Today, NATO said it was placing forces on standby in eastern Europe in response to Russia’s military build-up along Ukraine’s border. Moscow has denied any invasion plans. The British government on Sunday accused the Kremlin of seeking to install a pro-Russian leader in Ukraine and the U.S. State Department ordered diplomats’ family members to leave Ukraine. The headlines are adding to tensions in the markets.
The first meeting of the Federal Open Market Committee of 2022 is expected to provide confirmation of the central bank’s plans for interest rate hikes this year and how it will deal with inflation. Higher rates are considered bearish for gold, but surging inflation is bullish.
Front-month gold futures rallied 1% last week to settle at $1,834.10 an ounce on Comex as the most-active month rolled from February. The April contract slipped 0.6% Friday. Gold advanced 2.9% in December — its best month since May — and climbed 4.1% in the fourth quarter. But it dropped 3.5% in 2021. Currently, the
April Contract is up $8.60 (+0.47%) an ounce to $1,842.70 and the DG spot price is $1,837.10.

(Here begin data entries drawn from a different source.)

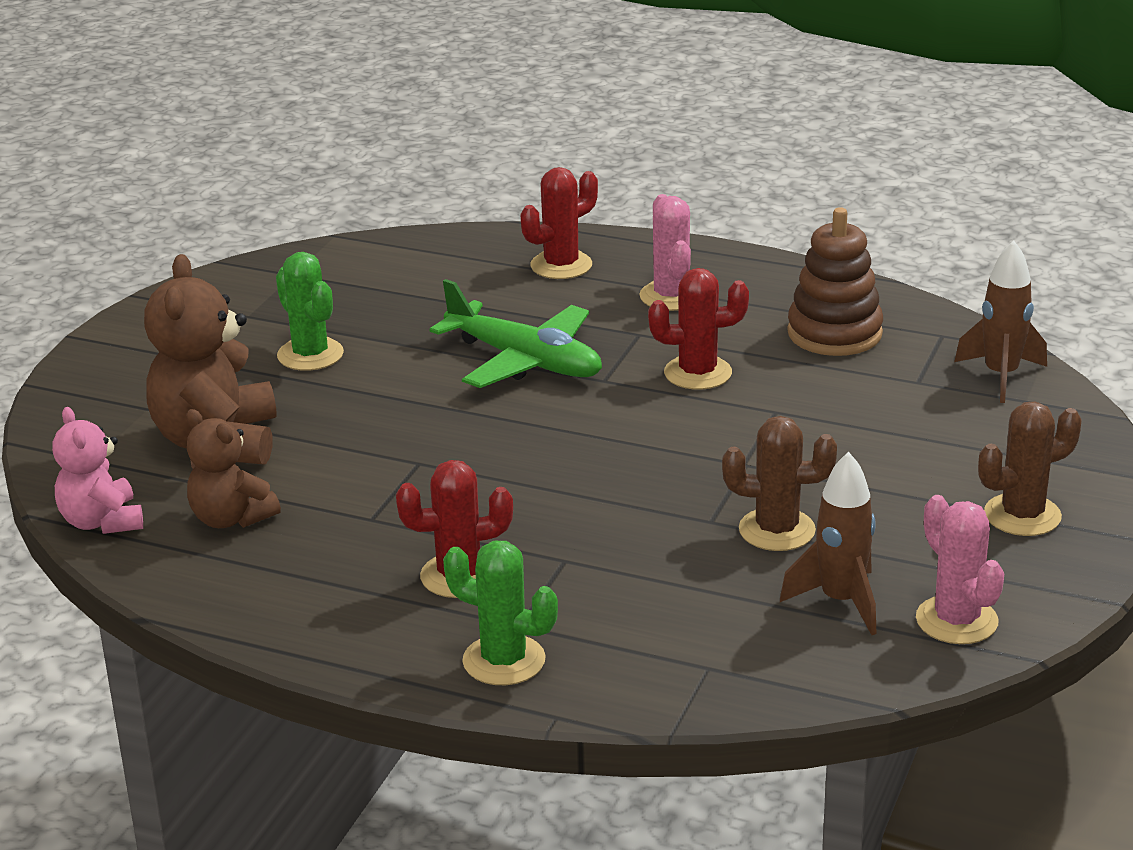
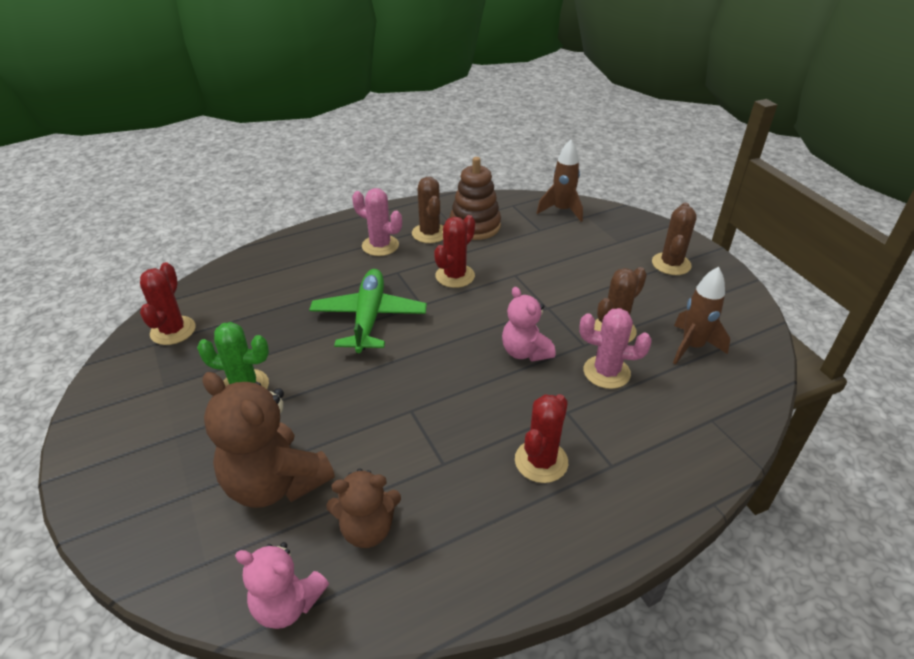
camera: 50 degrees left, 10 degrees up
green plane [429,279,602,388] -> green plane turned 75 degrees counterclockwise [309,269,427,353]
green cactus [443,541,558,685] -> none
red cactus [521,167,598,279] -> red cactus moved to [140,262,196,345]
pink cactus [916,495,1004,644] -> pink cactus moved to [579,308,652,389]
none -> brown cactus [412,177,443,243]
none -> pink teddy bear [502,287,556,362]

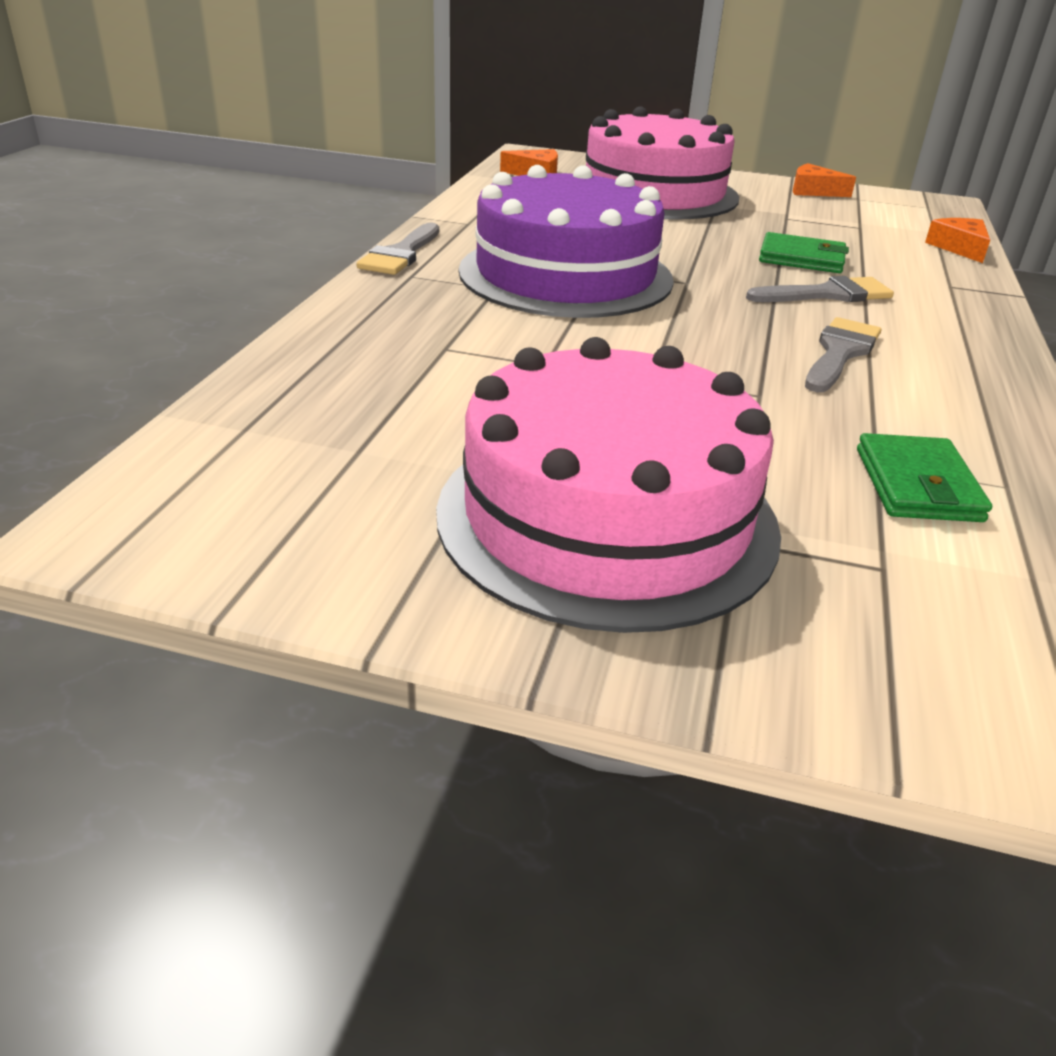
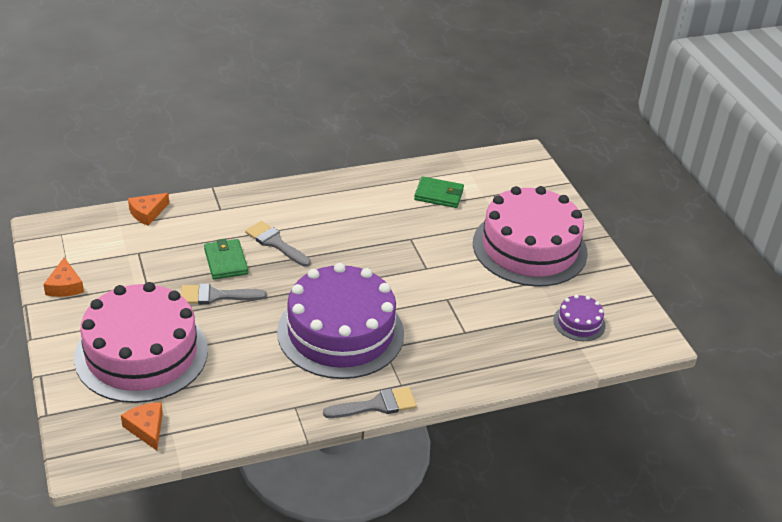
camera: 125 degrees left, 5 degrees up
grey brush [805,317,881,392] -> grey brush moved to [181,284,267,305]
green wallet [857,433,992,522] -> green wallet turned 45 degrees clockwise [414,176,464,208]
none -> purple cake [553,294,606,341]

Few investors anticipate a rate hike at this week’s FOMC meeting, which ends Wednesday. But the CME FedWatch Tool shows that 91.6% of traders expect one at the March meeting, up from 57.7% a month ago. Speculation is growing that the FOMC will announce an increase of more than a quarter-percentage point when it does raise rates to rein in inflation, which rose at the highest level in 39 years in December.
U.S. Treasury yields, which reached two-year highs last week in anticipation of higher interest rates, slipped Friday and were little changed early Monday, supporting gold prices.
Gold also got a boost by uncertainty around the omicron variant. Signs that omicron is a threat to the global economic recovery appeared in key data points last week. The U.S. index of leading economic indicators, released Friday, showed that the economy is expected to continue to grow in 2022, though the pace has slowed. Meanwhile, U.S. initial jobless claims rose by 286,000 last week to the highest level since October, in an apparent sign that the surge in omicron cases was hitting the labor market.
March silver futures rallied 6.1% last week to $24.32 an ounce on Comex, though the front-month contract dropped 1.6% Friday. Silver gained 2.4% in December and 5.9% in the fourth quarter, though it dropped 12% in 2021. Silver prices are tied to industrial demand. The March contract is currently down $0.460 (-1.89%) an ounce to $23.860 and the DG spot price is $23.80.
Platinum and palladium posted substantial weekly gains on anticipation that auto sales growth would approach normal levels this year. Palladium’s main use is in catalytic converters for gasoline-powered vehicles. The DG spot price is currently down $15.70 an ounce to $1,027.40.
Spot palladium surged 12% last week to $2,117.50 an ounce after gaining 1.4% Friday. Palladium rallied 9.6% in December, but it fell 0.4% in the fourth quarter and 22% in 2021. It has now hit it’s highest point in over two months. Currently, the DG spot price is up $35.20 an ounce to $2,159.50.
Spot platinum rose 6.9% last week to $1,042.30 an ounce, though it slid 1.7% Friday. The metal gained 2.9% in December and 0.2% in the fourth quarter. It lost 9.4% last year.